Records from a dataset
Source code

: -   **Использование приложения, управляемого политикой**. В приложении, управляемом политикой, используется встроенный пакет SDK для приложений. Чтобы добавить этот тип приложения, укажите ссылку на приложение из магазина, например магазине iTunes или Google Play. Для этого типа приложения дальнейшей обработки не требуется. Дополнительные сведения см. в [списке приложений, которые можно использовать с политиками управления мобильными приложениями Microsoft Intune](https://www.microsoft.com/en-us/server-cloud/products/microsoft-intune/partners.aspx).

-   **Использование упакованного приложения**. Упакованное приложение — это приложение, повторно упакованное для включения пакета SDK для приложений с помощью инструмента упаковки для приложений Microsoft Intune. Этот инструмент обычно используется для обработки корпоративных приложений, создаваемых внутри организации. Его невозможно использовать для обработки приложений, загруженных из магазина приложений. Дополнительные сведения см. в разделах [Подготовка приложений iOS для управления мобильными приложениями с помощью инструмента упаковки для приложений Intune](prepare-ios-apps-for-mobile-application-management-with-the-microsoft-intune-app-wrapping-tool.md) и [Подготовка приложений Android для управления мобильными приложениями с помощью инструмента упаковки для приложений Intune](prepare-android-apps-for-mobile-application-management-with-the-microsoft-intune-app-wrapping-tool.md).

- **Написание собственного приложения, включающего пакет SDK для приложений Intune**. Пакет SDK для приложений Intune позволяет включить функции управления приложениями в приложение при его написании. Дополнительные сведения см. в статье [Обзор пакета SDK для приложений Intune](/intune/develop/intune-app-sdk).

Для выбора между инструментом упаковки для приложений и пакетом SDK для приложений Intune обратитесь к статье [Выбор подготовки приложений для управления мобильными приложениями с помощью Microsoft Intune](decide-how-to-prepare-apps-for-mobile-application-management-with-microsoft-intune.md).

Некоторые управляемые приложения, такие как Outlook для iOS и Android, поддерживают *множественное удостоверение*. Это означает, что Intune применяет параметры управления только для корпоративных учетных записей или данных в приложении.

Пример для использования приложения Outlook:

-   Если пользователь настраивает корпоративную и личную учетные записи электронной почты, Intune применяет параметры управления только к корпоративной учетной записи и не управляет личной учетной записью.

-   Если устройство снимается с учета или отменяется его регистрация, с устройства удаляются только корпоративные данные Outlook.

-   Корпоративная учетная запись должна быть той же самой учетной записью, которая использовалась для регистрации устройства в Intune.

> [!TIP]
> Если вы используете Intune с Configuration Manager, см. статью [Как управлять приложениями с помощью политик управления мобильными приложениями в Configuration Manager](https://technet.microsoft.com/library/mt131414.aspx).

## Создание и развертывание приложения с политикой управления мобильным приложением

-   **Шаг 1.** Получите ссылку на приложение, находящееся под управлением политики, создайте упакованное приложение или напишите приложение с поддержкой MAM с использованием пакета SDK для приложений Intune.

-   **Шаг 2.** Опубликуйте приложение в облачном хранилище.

WHAT NEEDS TO BE DONE: Lines above that contain the string "mobile" make up the answer.

EXERCISE RESPONSE:
-   **Использование упакованного приложения**. Упакованное приложение — это приложение, повторно упакованное для включения пакета SDK для приложений с помощью инструмента упаковки для приложений Microsoft Intune. Этот инструмент обычно используется для обработки корпоративных приложений, создаваемых внутри организации. Его невозможно использовать для обработки приложений, загруженных из магазина приложений. Дополнительные сведения см. в разделах [Подготовка приложений iOS для управления мобильными приложениями с помощью инструмента упаковки для приложений Intune](prepare-ios-apps-for-mobile-application-management-with-the-microsoft-intune-app-wrapping-tool.md) и [Подготовка приложений Android для управления мобильными приложениями с помощью инструмента упаковки для приложений Intune](prepare-android-apps-for-mobile-application-management-with-the-microsoft-intune-app-wrapping-tool.md).
Для выбора между инструментом упаковки для приложений и пакетом SDK для приложений Intune обратитесь к статье [Выбор подготовки приложений для управления мобильными приложениями с помощью Microsoft Intune](decide-how-to-prepare-apps-for-mobile-application-management-with-microsoft-intune.md).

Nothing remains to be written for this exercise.